Torinese tenta truffa con finta eredità: la suora leccese non ci casca e lo incastra

LECCE- “Sono l’avvocato di una suora che è defunta: vi ha lasciato un’eredità da 120mila euro ma dovreste darmi 2.500 euro per sbrigare le pratiche”. Così un giovane torinese si è presentato al telefono all’istituto “Suore discepole del Sacro Cuore” di Lecce. Era una truffa: non c’era alcuna suora scomparsa, né tantomeno lui era un avvocato. E suor suor Ida Cavallo, responsabile dell’istituto leccese, non ci è cascata ed ha denunciato tutto ai carabinieri, raccontando loro delle numerose telefonate intercorse con il 22enne torinese.
I militari hanno deciso come procedere: suor Ida ha spedito a Torino il vaglia da 2.500 euro, che però è stato segnalato a tutti gli uffici postali e reso identificabile tramite la causale “a danno degli istituti religiosi”.

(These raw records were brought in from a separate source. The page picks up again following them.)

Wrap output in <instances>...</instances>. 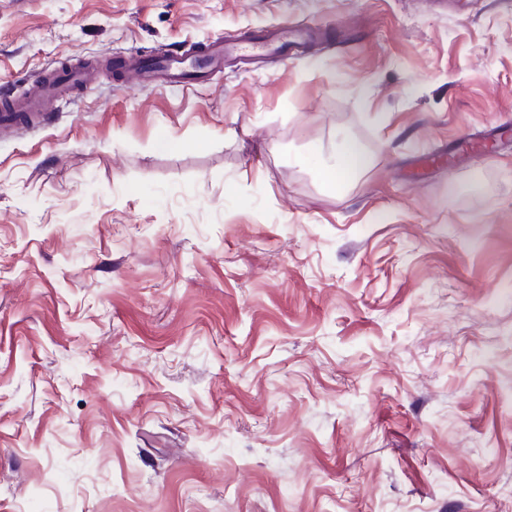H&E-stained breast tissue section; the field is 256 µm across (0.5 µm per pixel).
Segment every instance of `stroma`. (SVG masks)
Returning <instances> with one entry per match:
<instances>
[{"label": "stroma", "mask_w": 512, "mask_h": 512, "mask_svg": "<svg viewBox=\"0 0 512 512\" xmlns=\"http://www.w3.org/2000/svg\"><path fill=\"white\" fill-rule=\"evenodd\" d=\"M77 60L0 133V512H512V0H0V94ZM306 29L281 26L252 35L246 45L218 36L200 50L183 49L158 55L130 53L118 57L114 66L136 79H149L161 84L187 85L206 82L224 68V58L240 50L249 54L276 56L283 61L300 51L309 40ZM50 78L47 74H34L35 83L24 98H8L0 106V128L20 124L22 118L37 115L46 110V98L54 96L58 101L61 92L68 88L87 87L90 84L91 67L87 62L69 63L59 67ZM7 102V103H5ZM371 165V160L360 144L354 140L345 143L336 163L318 168L323 182L339 188L349 176L360 174Z\"/></svg>", "instance_id": "35a3bbf8"}]
</instances>
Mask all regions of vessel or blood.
Returning <instances> with one entry per match:
<instances>
[{"label": "vessel or blood", "instance_id": "obj_1", "mask_svg": "<svg viewBox=\"0 0 512 512\" xmlns=\"http://www.w3.org/2000/svg\"><path fill=\"white\" fill-rule=\"evenodd\" d=\"M308 40V30L286 25L252 35L244 47L250 54L276 56L285 61L300 51ZM240 47L219 36L199 50L167 51L149 56L131 53L115 60L114 66L135 80L146 78L169 85L198 84L221 72L225 57L238 52ZM90 72L88 63L75 62L49 77L35 75L33 88L26 97L0 105V128L17 125L22 118L45 111L47 98L58 96L65 89L88 86Z\"/></svg>", "mask_w": 512, "mask_h": 512}]
</instances>
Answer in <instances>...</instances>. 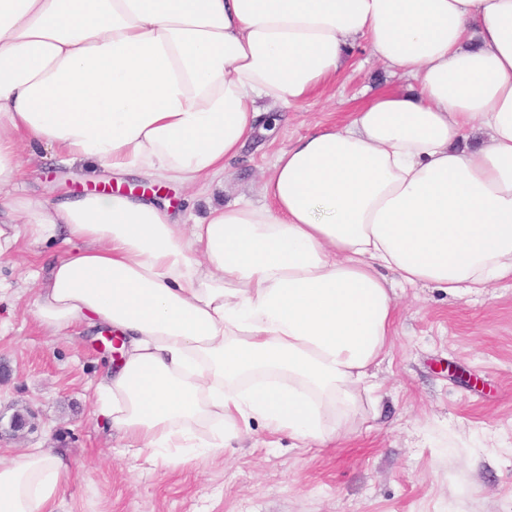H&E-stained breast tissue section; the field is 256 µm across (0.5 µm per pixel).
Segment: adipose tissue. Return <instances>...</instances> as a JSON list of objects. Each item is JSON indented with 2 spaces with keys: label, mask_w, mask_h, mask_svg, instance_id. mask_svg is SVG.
Returning a JSON list of instances; mask_svg holds the SVG:
<instances>
[{
  "label": "adipose tissue",
  "mask_w": 512,
  "mask_h": 512,
  "mask_svg": "<svg viewBox=\"0 0 512 512\" xmlns=\"http://www.w3.org/2000/svg\"><path fill=\"white\" fill-rule=\"evenodd\" d=\"M374 58L416 81L277 152L260 200L26 195L20 146L205 195L269 112ZM487 138L472 143L473 130ZM61 238L35 313L127 341L98 388L132 454L190 462L260 418L302 445L372 390L395 285L512 280V0H0V256ZM70 461L0 458V512H63Z\"/></svg>",
  "instance_id": "1"
}]
</instances>
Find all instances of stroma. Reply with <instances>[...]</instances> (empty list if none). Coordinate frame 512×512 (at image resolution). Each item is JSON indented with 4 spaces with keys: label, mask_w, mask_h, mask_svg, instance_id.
<instances>
[{
    "label": "stroma",
    "mask_w": 512,
    "mask_h": 512,
    "mask_svg": "<svg viewBox=\"0 0 512 512\" xmlns=\"http://www.w3.org/2000/svg\"><path fill=\"white\" fill-rule=\"evenodd\" d=\"M408 81L359 44L336 85L318 87L286 121L258 129L224 187L196 196L167 184L174 216L254 195L271 156L298 138L347 122L366 89ZM128 176L53 163L27 177V193L50 199ZM67 245L21 240L0 258V415L31 408L24 436L0 433V454L47 448L72 463L63 479L67 512H512V281L481 295L440 288L396 290L388 354L374 366L378 405L363 401L348 434L327 448H298L251 420L232 447L187 465L125 455L97 411V385L116 365L101 331L52 336L31 308L30 272Z\"/></svg>",
    "instance_id": "stroma-1"
}]
</instances>
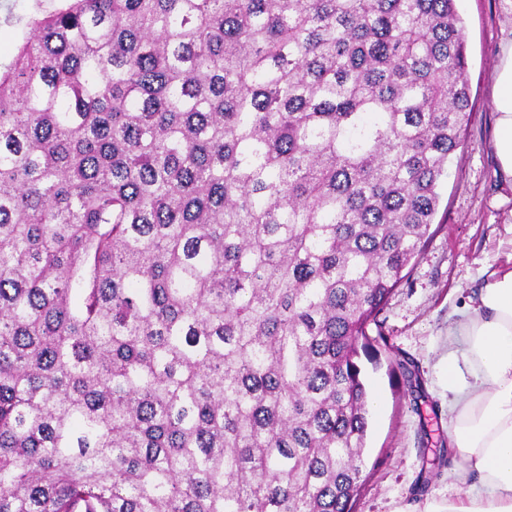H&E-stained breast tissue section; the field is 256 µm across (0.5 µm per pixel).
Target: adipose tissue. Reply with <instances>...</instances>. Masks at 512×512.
<instances>
[{"mask_svg": "<svg viewBox=\"0 0 512 512\" xmlns=\"http://www.w3.org/2000/svg\"><path fill=\"white\" fill-rule=\"evenodd\" d=\"M494 148L512 179V44L494 76ZM448 435L477 482L447 512H512V268L496 272L448 331Z\"/></svg>", "mask_w": 512, "mask_h": 512, "instance_id": "adipose-tissue-1", "label": "adipose tissue"}]
</instances>
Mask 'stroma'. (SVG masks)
<instances>
[{"label":"stroma","mask_w":512,"mask_h":512,"mask_svg":"<svg viewBox=\"0 0 512 512\" xmlns=\"http://www.w3.org/2000/svg\"><path fill=\"white\" fill-rule=\"evenodd\" d=\"M32 0H0V65L21 38ZM465 23L473 110L440 188L431 237L367 328L377 362H363L370 411L364 479L354 512H425L461 489L462 461L448 444V330L493 271L512 264V183L495 160L492 71L512 40V0H457Z\"/></svg>","instance_id":"1"}]
</instances>
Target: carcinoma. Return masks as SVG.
Instances as JSON below:
<instances>
[{
  "instance_id": "1",
  "label": "carcinoma",
  "mask_w": 512,
  "mask_h": 512,
  "mask_svg": "<svg viewBox=\"0 0 512 512\" xmlns=\"http://www.w3.org/2000/svg\"><path fill=\"white\" fill-rule=\"evenodd\" d=\"M33 2L0 512H352L366 329L471 116L457 0Z\"/></svg>"
}]
</instances>
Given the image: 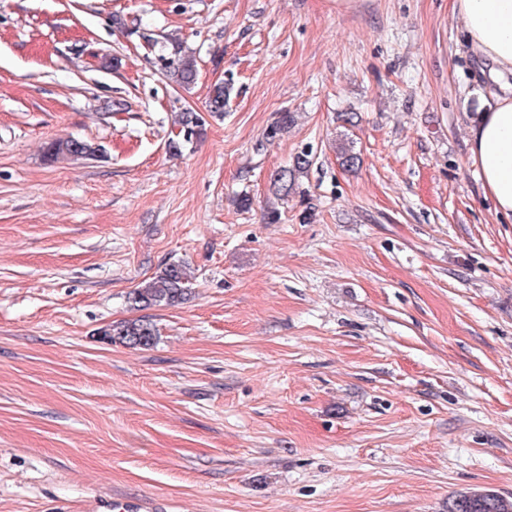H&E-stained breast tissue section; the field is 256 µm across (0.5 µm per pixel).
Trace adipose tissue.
<instances>
[{
  "mask_svg": "<svg viewBox=\"0 0 512 512\" xmlns=\"http://www.w3.org/2000/svg\"><path fill=\"white\" fill-rule=\"evenodd\" d=\"M472 52L512 72V0H452ZM470 152L486 197L497 213L512 216V95L472 118Z\"/></svg>",
  "mask_w": 512,
  "mask_h": 512,
  "instance_id": "adipose-tissue-1",
  "label": "adipose tissue"
}]
</instances>
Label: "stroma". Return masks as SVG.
Returning a JSON list of instances; mask_svg holds the SVG:
<instances>
[{
  "mask_svg": "<svg viewBox=\"0 0 512 512\" xmlns=\"http://www.w3.org/2000/svg\"><path fill=\"white\" fill-rule=\"evenodd\" d=\"M492 99L450 0H0V512L512 496V218L468 147ZM69 137L98 154L46 161ZM171 263L155 345L102 339ZM310 165V154L307 152L297 153L291 167L281 169L272 176L274 193L279 196L288 197L295 189L298 176L304 173ZM190 291L186 267L171 264L158 275L145 281L128 295V303L133 309L143 310L152 307L176 306Z\"/></svg>",
  "mask_w": 512,
  "mask_h": 512,
  "instance_id": "35a3bbf8",
  "label": "stroma"
}]
</instances>
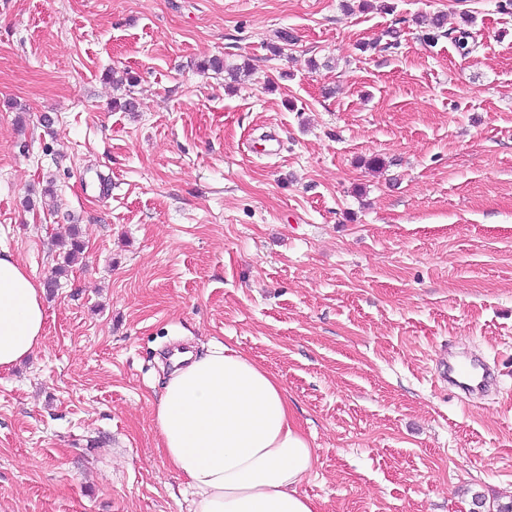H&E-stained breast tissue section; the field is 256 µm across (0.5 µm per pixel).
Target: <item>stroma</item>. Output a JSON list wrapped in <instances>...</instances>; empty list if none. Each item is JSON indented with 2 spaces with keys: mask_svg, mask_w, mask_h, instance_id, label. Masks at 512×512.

Quando il giovane si è presentato all’ufficio postale per ritirarlo, era già convinto di averla fatta franca ma a quel punto è scattato il blitz dei Carabinieri, che lo hanno arrestato. Ora dovrà rispondere di tentata truffa. Nessun lascito piovuto dal cielo, era solo un inganno, un becero tentativo di raggiro ma la giustizia divina, e soprattutto la pronta intelligenza di suor Ida, hanno evitato la truffa e incastrato il responsabile.